So glad I signed up for this! At the beginning of this year my life was starting to go down the crapper... my crohns had returned in full swing, I lost my job because I was too sick to work, and my GI misdiagnosed my c.diff infection and sent me for surgery to get my terminal ileum removed.

I started to research alternative options online and found the Qu Biologics trial. I signed up and they discovered my c.diff, helped me get that resolved, then flew me out to Vancouver to start treatment. Luck was on my side as I was not in the placebo group and started to feel relief from my symptoms after only 3 weeks.

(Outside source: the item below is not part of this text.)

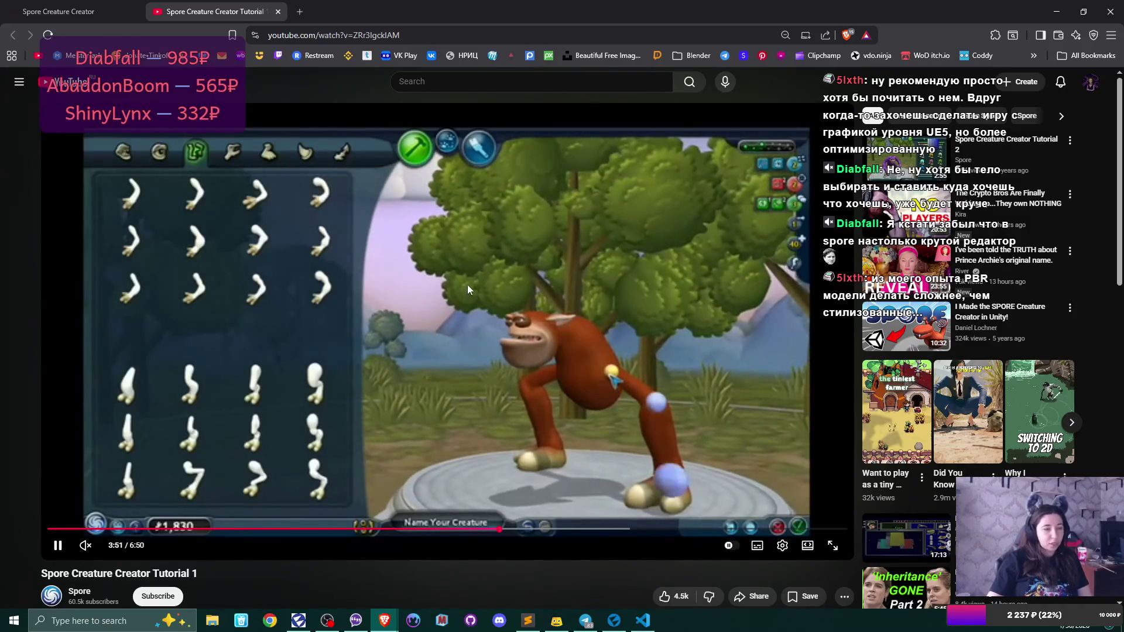
left_click(460, 286)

On my 2nd trip to Vancouver my health was amazing, I lucked out again and found a job opening doing my dream job of video game development. The interview went well, I got the job and moved to Vancouver a month later 

If anyone is on the fence about this treatment and wants to chat feel free to PM me for my contact info, or if you need any help/support in Vancouver when you're here for treatment let me know, I would be happy to assist!


----------



## rollinstone

Really hope this thing gets approved and the process is sped up so it's available for all of us


----------



## Mommabear

I tried to get my son in the trial but he has not been diagnosed with Crohn's for 6 months. Now he has a fistula, does anybody know if this treatment helps heal these really creepy things? I was told the antiMAP antibiotics will, but he cannot participate in the Redhill trial because the FDA considers fistulas a separate disease. I have been considering finding a doctor to start him on antiMAP, but if fistulas can be healed through this treatment I would so prefer that to him taking a ton of antibiotics for years. We just need to wait for the 6th month mark.


----------



## Trevor

Mommabear said:


> I tried to get my son in the trial but he has not been diagnosed with Crohn's for 6 months. Now he has a fistula, does anybody know if this treatment helps heal these really creepy things? I was told the antiMAP antibiotics will, but he cannot participate in the Redhill trial because the FDA considers fistulas a separate disease. I have been considering finding a doctor to start him on antiMAP, but if fistulas can be healed through this treatment I would so prefer that to him taking a ton of antibiotics for years. We just need to wait for the 6th month mark.


I had either a draining abscess or fistula for almost a year. It healed about 6-ish months before the trial but the scar has totally changed during my treatment (disappeared almost, seemed to finally fully heal) and I also had skin-tags that are associated with Crohn's and are in the same general vicinity and they have all but vanished.

Can't say one way or another for certain if it was the SSI but I certainly feel it was as all this only happened after I was on the active treatment.


----------



## InkyStinky

I am so very excited about SSI! Not currently flaring, so can't get into the trial. But so hopeful that one day I might be able to swap out my maintenance med for an SSI induced remission!


----------



## Trevor

InkyStinky said:


> I am so very excited about SSI! Not currently flaring, so can't get into the trial. But so hopeful that one day I might be able to swap out my maintenance med for an SSI induced remission!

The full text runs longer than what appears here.